THE EVENT: The Iraqi government and numerous international oil companies failed Tuesday to agree financial terms for all but one of a series of new contracts to boost output at the country's existing oil and gas fields, resulting in the failure of seven out of eight of the tenders.

A consortium led by BP PLC (BP) and China National Petroleum Co. (0135.HK) won the first contract awarded, to boost output at Iraq's largest oil field, Rumaila, but consortia led by Exxon Mobil Corp. (XOM), Eni SpA (E), CNOOC Ltd. (CEO) and ConocoPhillips (COP) all rejected the Iraqi government's offers of payments for contracts on other fields, saying the prices were too low.

The Iraqi government concluded the bidding process and asked the companies to resubmit bids.

THE DETAIL: BP and CNPC initially asked the Iraqi government for a payment of $3.99 for each additional barrel of oil they can extract from the 17 billion barrel Rumaila field, but eventually accepted $2 a barrel from the government. The consortium plans to raise Rumaila's production from 1.1 million barrels of oil per day currently to 2.85 million barrels a day.

Other companies were unable to reach a compromise. ConocoPhillips rejected the government's offer of $4 per barrel of extra output from the Bai Hassan oil field, which was far below the $26.70 per barrel they were seeking.

The government's payment offers for the Missan, Zubair and West Qurna Phase 1 fields also were rejected by the companies due to similar gulfs in payment expectations between the two sides.

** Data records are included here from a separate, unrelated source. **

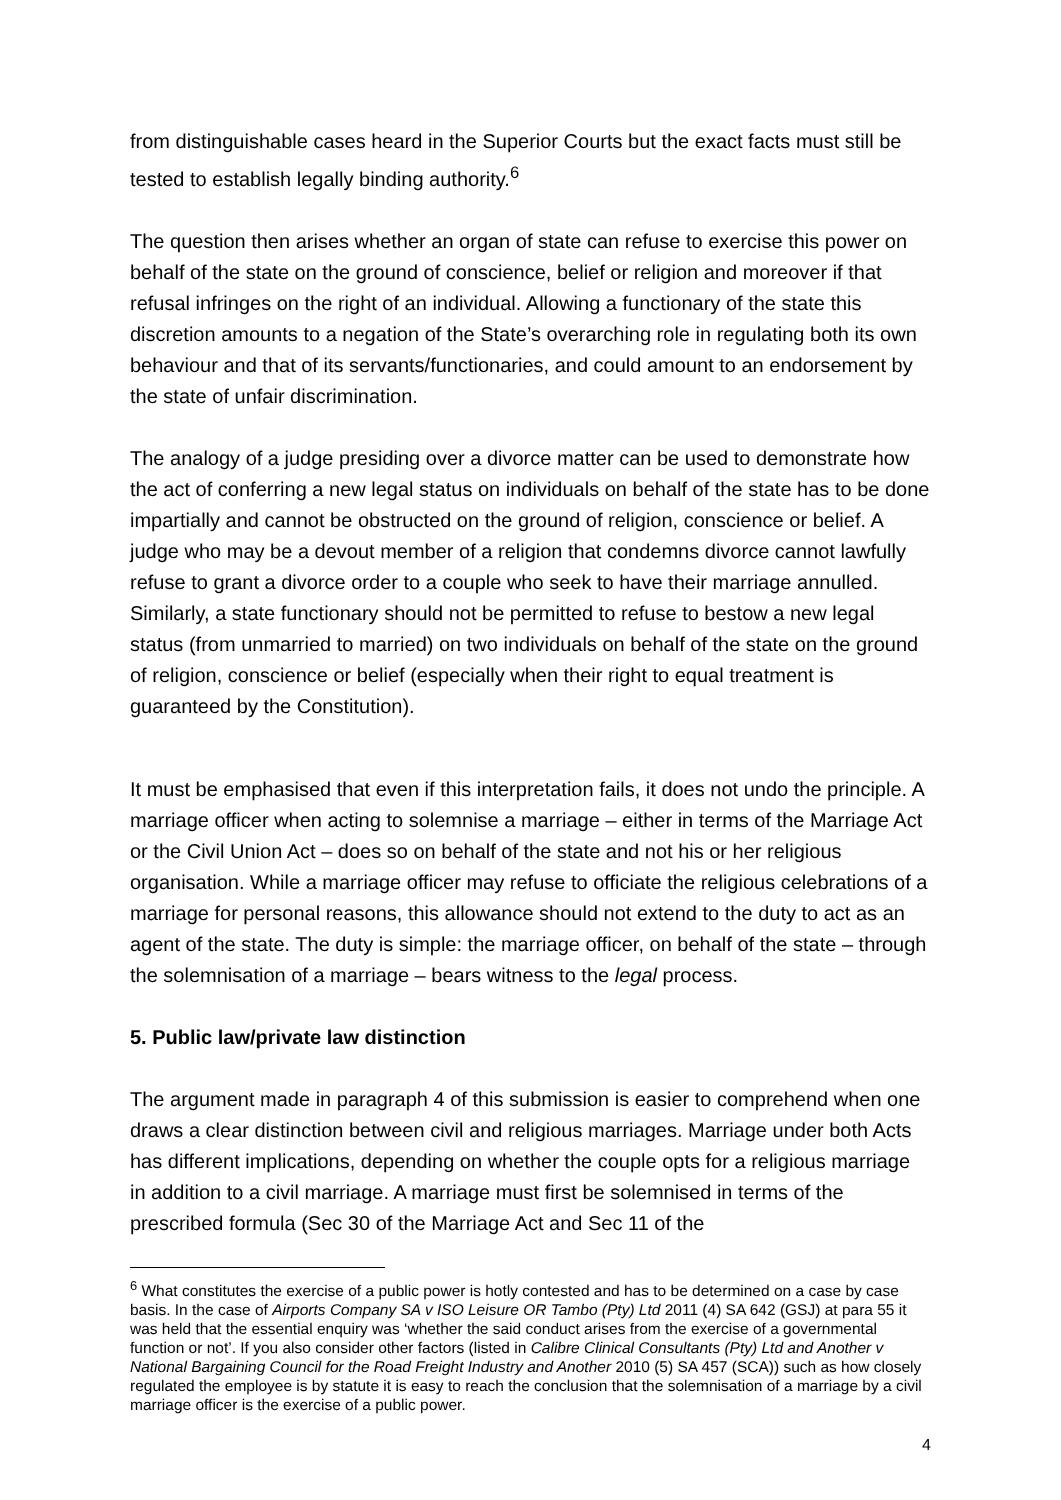from distinguishable cases heard in the Superior Courts but the exact facts must still be tested to establish legally binding authority.<sup>6</sup>
The question then arises whether an organ of state can refuse to exercise this power on behalf of the state on the ground of conscience, belief or religion and moreover if that refusal infringes on the right of an individual. Allowing a functionary of the state this discretion amounts to a negation of the State’s overarching role in regulating both its own behaviour and that of its servants/functionaries, and could amount to an endorsement by the state of unfair discrimination.
The analogy of a judge presiding over a divorce matter can be used to demonstrate how the act of conferring a new legal status on individuals on behalf of the state has to be done impartially and cannot be obstructed on the ground of religion, conscience or belief. A judge who may be a devout member of a religion that condemns divorce cannot lawfully refuse to grant a divorce order to a couple who seek to have their marriage annulled. Similarly, a state functionary should not be permitted to refuse to bestow a new legal status (from unmarried to married) on two individuals on behalf of the state on the ground of religion, conscience or belief (especially when their right to equal treatment is guaranteed by the Constitution).
It must be emphasised that even if this interpretation fails, it does not undo the principle. A marriage officer when acting to solemnise a marriage – either in terms of the Marriage Act or the Civil Union Act – does so on behalf of the state and not his or her religious organisation. While a marriage officer may refuse to officiate the religious celebrations of a marriage for personal reasons, this allowance should not extend to the duty to act as an agent of the state. The duty is simple: the marriage officer, on behalf of the state – through the solemnisation of a marriage – bears witness to the legal process.
5. Public law/private law distinction
The argument made in paragraph 4 of this submission is easier to comprehend when one draws a clear distinction between civil and religious marriages. Marriage under both Acts has different implications, depending on whether the couple opts for a religious marriage in addition to a civil marriage. A marriage must first be solemnised in terms of the prescribed formula (Sec 30 of the Marriage Act and Sec 11 of the
<sup>6</sup> What constitutes the exercise of a public power is hotly contested and has to be determined on a case by case basis. In the case of Airports Company SA v ISO Leisure OR Tambo (Pty) Ltd 2011 (4) SA 642 (GSJ) at para 55 it was held that the essential enquiry was ‘whether the said conduct arises from the exercise of a governmental function or not’. If you also consider other factors (listed in Calibre Clinical Consultants (Pty) Ltd and Another v National Bargaining Council for the Road Freight Industry and Another 2010 (5) SA 457 (SCA)) such as how closely regulated the employee is by statute it is easy to reach the conclusion that the solemnisation of a marriage by a civil marriage officer is the exercise of a public power.
4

A joint Royal Dutch Shell PLC (RDSB.LN) and China Petroleum and Petrochemical Corp. (SNP) for the Kirkuk oil contract and an Edison SpA-led (EDN.MI) bid for the Akkas gas field were still under consideration when the bidding process concluded.

THE BACKGROUND: This is Iraq's first oil and gas field tender open to international companies in nearly three decades. The bid round is expected to boost output by 1.5 million barrels a day by improving recovery at massive fields deprived of the latest technology by years of sanctions and insecurity.

Iraqi Prime Minister Nouri al-Maliki stood by Oil Minister Hussein al-Shahristani and decided to go ahead with the bid round, despite growing internal opposition. Shahristani has been under fire from an oil and gas panel at the national parliament, which blamed him for a sharp decline in production from Iraq's oil fields in the south. The lack of success in Tuesday's bidding round will not strengthen his position.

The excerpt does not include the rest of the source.